Morphine can also decrease the transmission of pain impulses in the body by interrupting the pain messages in the spinal cord and interfering with the messages coming from the brain in the central nervous system (CNS).
There are several general side effects of opioid medications such as morphine that can affect some people, such as drowsiness, dizziness, headache, dry mouth and urinating less often.
You can find out more information about some of the specific side effects by clicking on them below.
When you take morphine, your body changes some of the drug into other substances in you liver, through a process called metabolism. Some of the metabolites of morphine (the substances that morphine can be converted into) can have effects on your body.
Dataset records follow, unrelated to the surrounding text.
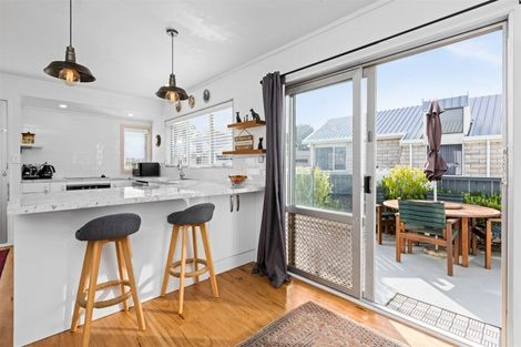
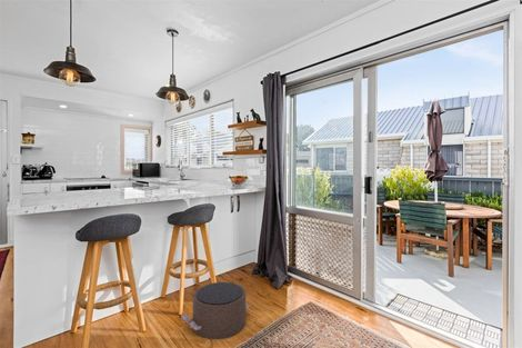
+ pouf [180,281,251,340]
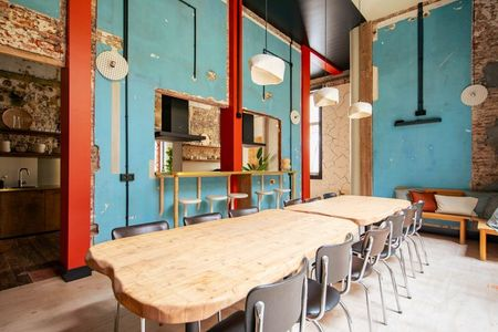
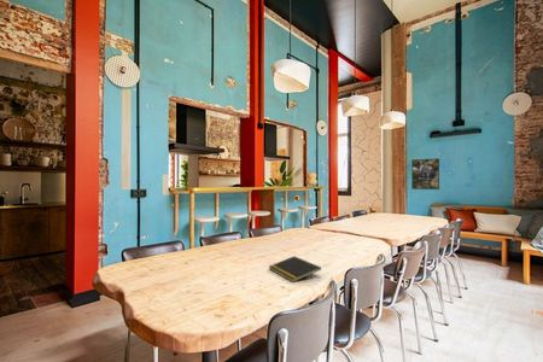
+ notepad [268,255,322,284]
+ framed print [410,157,440,191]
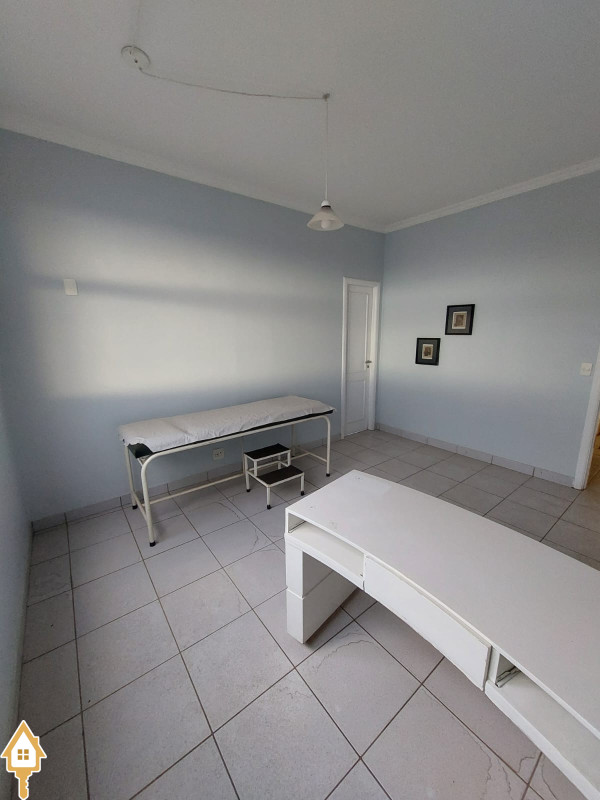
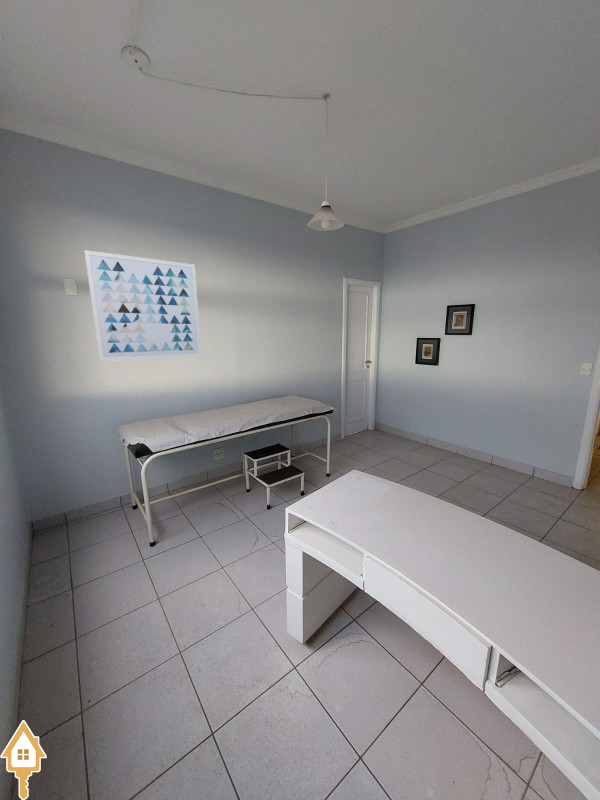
+ wall art [83,250,202,362]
These metabolites need to be excreted in your urine but if you have poor renal or kidney function, they can accumulate and cause problems. Morphine is not usually recommended if you have renal impairment because there are alternative opioid drugs that can be used, such as fentanyl or oxycodone.
There are also some people who may need special attention if they take morphine due to other medications or health conditions they have. For example, if you have the following conditions often you may need a lower dose than usual:
- Slow heart rate
- Endocrine disease
- Adrenocortical insufficiency
- Myasthenia gravis
- Central nervos system (CNS) depression
- Frequent use of alcohol
Additionally, people with epilepsy are more likely to have a seizure while taking morphine, so this should be considered.
People who are elderly often require a lower dose of morphine than other adults. This is because their body takes longer to process the drug, so the concentration in the bloodstream builds up more quickly. As a result, elderly people are more likely to experience side effects, such as cognitive impairment, sedation and respiratory depression. They may also be at risk for having a fall.
Taking morphine at the same time as another drug can sometimes change their effect on your body because of the way they interact.
If you take morphine at the same time as rifampicin, your body will metabolize morphine more quickly. This may decrease the pain relief and side effects, and the dose of morphine may need to be increased as a result.
Any medication that blocks the action of opioids, such as buprenorphine, naloxone or naltrexone, can decrease the action of morphine. These drugs are not usually used together.
All drugs that cause your breathing to slow down can increase the risk of a serious side effect of morphine: respiratory depression. Many drugs to lower blood pressure, such as beta blockers, can have this effect. This combination can be used, but it's important that your doctor knows that you are taking codeine and checks that the dose is right for your body.
Some drugs that are used in the treatment of depression called selective seretonin reuptake inhibitors (SSRIs) can cause a condition called seretonin toxicity. The risk of this is higher if morpine is taken at the same time, so you need to be on the lookout for early signs.
Pregnancy and Breastfeeding
Morphine is not usually recommended for women who are pregnant for two main reasons. Firstly, there is an increased risk of respiratory depression in the baby, which can be fatal. Secondly, the baby may experience withdrawal symptoms after birth due to the sudden decrease in dose of morphine when they are no longer connected to the mother's bloodstream.
Instead, it is best for pregnant women to take other medications ato relieve pain while they are pregnant, such as paracetamol. For more severe pain, a weaker opioid drug such as codeine is sometimes used.
For women who are breastfeeding, occasional doses of morphine may be used. There may still be some risk to your baby if they are used every day for an extended period of time, so it is best to keep the treatment time short, if possible.